◆ TRY IT
Could you copy every line in the listing below that has the word "buttons"?
INPUT DATA START
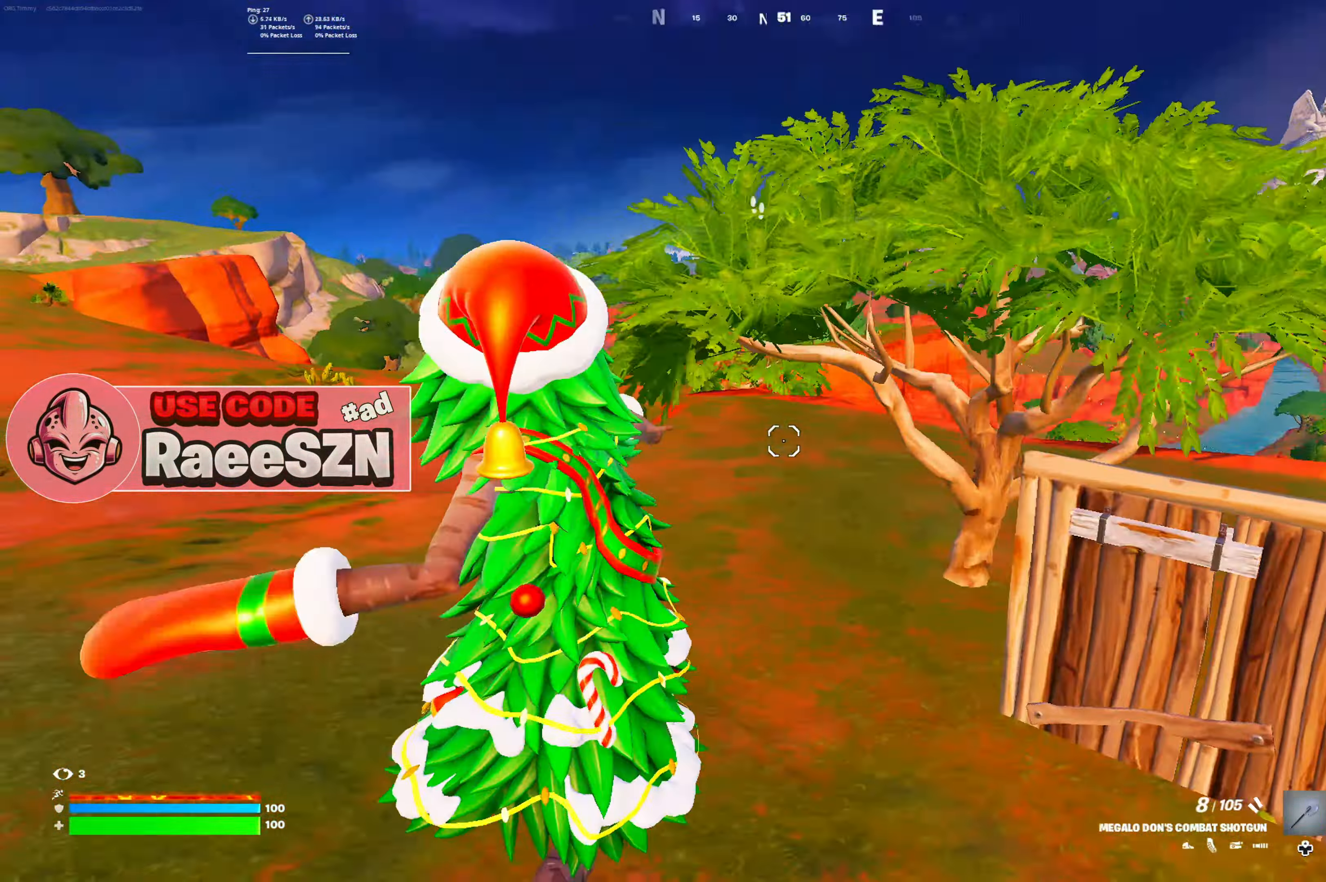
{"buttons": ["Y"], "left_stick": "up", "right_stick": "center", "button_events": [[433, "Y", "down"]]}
INPUT DATA END
INPUT DATA START
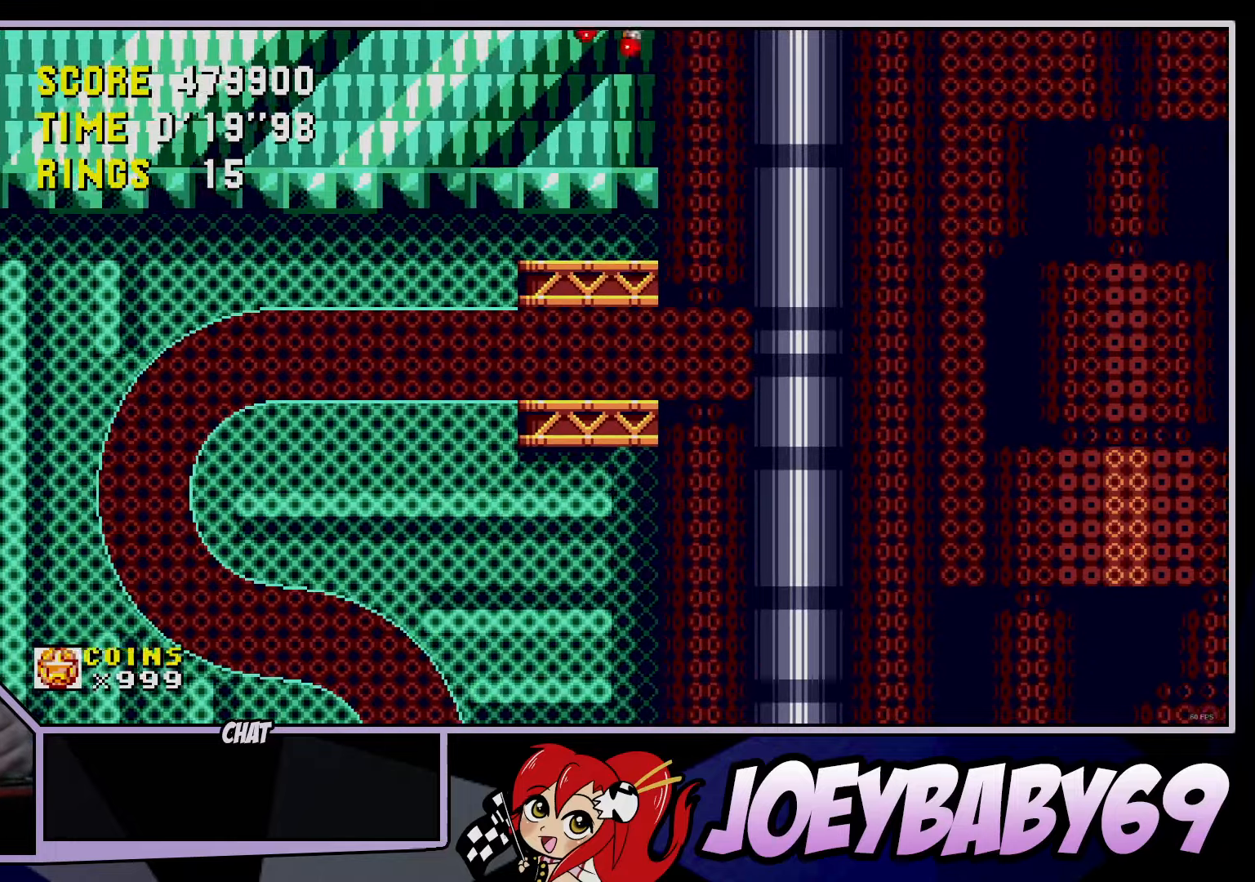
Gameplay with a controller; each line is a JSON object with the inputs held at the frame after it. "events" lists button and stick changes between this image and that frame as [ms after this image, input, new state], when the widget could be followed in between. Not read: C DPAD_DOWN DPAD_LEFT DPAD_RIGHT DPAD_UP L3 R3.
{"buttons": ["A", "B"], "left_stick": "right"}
INPUT DATA END
◆ TASK RESPONSE
{"buttons": ["Y"], "left_stick": "up", "right_stick": "center", "button_events": [[433, "Y", "down"]]}
{"buttons": ["A", "B"], "left_stick": "right"}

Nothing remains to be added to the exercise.